The byte order of this data is little endian, so when read by a human, it becomes 0x000B,
which is 11.
This means that the 0th IFD contains 11 tags.
One tag is a block of 12 bytes, so the tag data is 12*11=132 bytes
Let's extract the tags one by one
0F 01 02 00 05 00 00 00 92 00 00 00 10 01 02 00 07 00 00 00 98 00 00 00 12 01 03 00 01 00 00 00 01 00 00 00 1A 01 05 00 01 00 00 00 A0 00 00 00 1B 01 05 00 01 00 00 00 A8 00 00 00 28 01 03 00 01 00 00 00 02 00 00 00 31 01 02 00 14 00 00 00 B0 00 00 00 32 01 02 00 14 00 00 00 C4 00 00 00 13 02 03 00 01 00 00 00 01 00 00 00 69 87 04 00 01 00 00 00 D8 00 00 00 25 88 04 00 01 00 00 00 2C 52 00 00
I'll break down the tags into elements and create a table.
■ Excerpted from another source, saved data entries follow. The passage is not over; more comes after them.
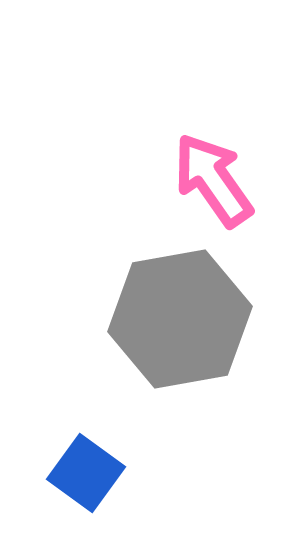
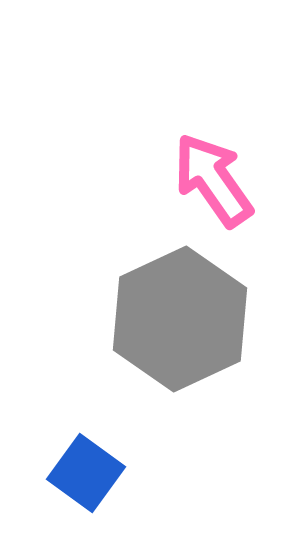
gray hexagon: rotated 15 degrees counterclockwise
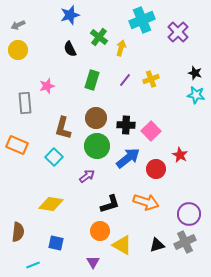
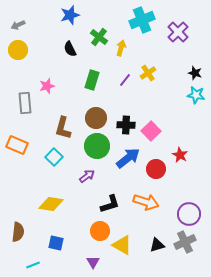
yellow cross: moved 3 px left, 6 px up; rotated 14 degrees counterclockwise
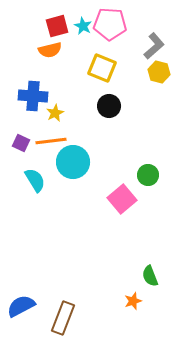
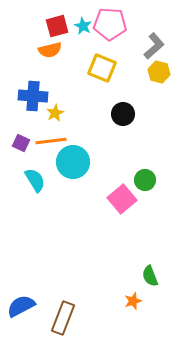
black circle: moved 14 px right, 8 px down
green circle: moved 3 px left, 5 px down
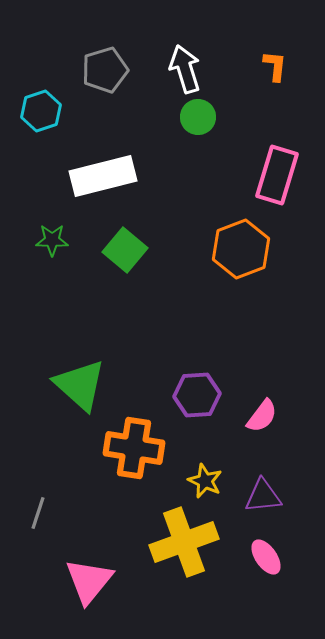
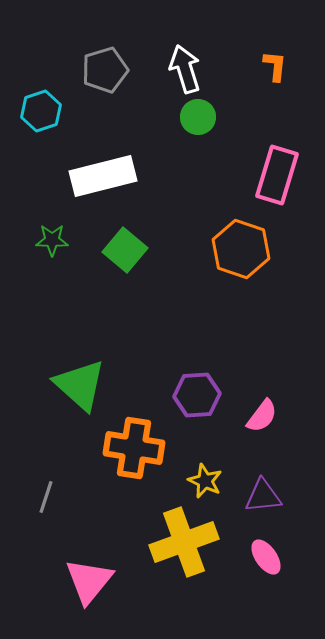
orange hexagon: rotated 20 degrees counterclockwise
gray line: moved 8 px right, 16 px up
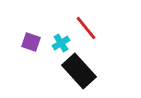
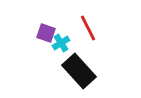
red line: moved 2 px right; rotated 12 degrees clockwise
purple square: moved 15 px right, 9 px up
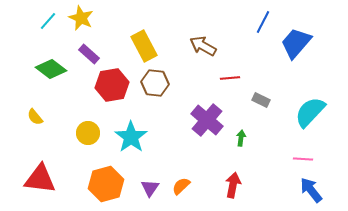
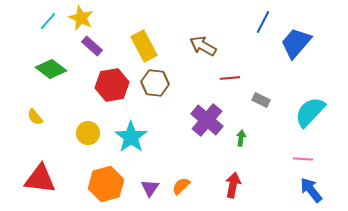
purple rectangle: moved 3 px right, 8 px up
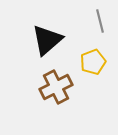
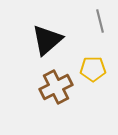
yellow pentagon: moved 7 px down; rotated 20 degrees clockwise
also look up what the tag numbers represent the specifications and add them.
| Tag number/tag name | type | count | An offset to the value |
| 0F 01 Manufacturer |
02 00 ASCII |
05 00 00 00 Count 5 |
92 00 00 00 |
| 10 01 Model |
02 00 ASCII |
07 00 00 00 Count 7 |
98 00 00 00 |
| 12 01 Image Orientation |
03 00 SHORT |
01 00 00 00 Count 1 |
01 00 00 00 |
| 1A 01 Image width resolution |
05 00 RATIONAL |
01 00 00 00 Count 1 |
A0 00 00 00 |
| 1B 01 Image height resolution |
05 00 RATIONAL |
01 00 00 00 Count 1 |
A8 00 00 00 |
| 28 01 Image width and height resolution units |
03 00 SHORT |
01 00 00 00 Count 1 |
02 00 00 00 |
| 31 01 software |
02 00 ASCII |
14 00 00 00 Count 20 |
B0 00 00 00 |
| 32 01 File modification time |
02 00 ASCII |
14 00 00 00 Count 20 |
C4 00 00 00 |
| 13 02 YCC pixel configuration (position of Y and C) |
03 00 SHORT |
01 00 00 00 Count 1 |
01 00 00 00 |
| 69 87 A pointer to the Exif IFD |
04 00 LONG |
01 00 00 00 Count 1 |
D8 00 00 00 |
| 25 88 A pointer to the GPS IFD |
04 00 LONG |
01 00 00 00 Count 1 |
2C 52 00 00 |
There is a pattern for how the actual value is retrieved; if the type is BYTE, SHORT, LONG, or SLONG, and the count is 1, a value is stored in the offset part.
For ASCII and UNDEFINED, if the count is 4 or less, a value is stored in the offset part.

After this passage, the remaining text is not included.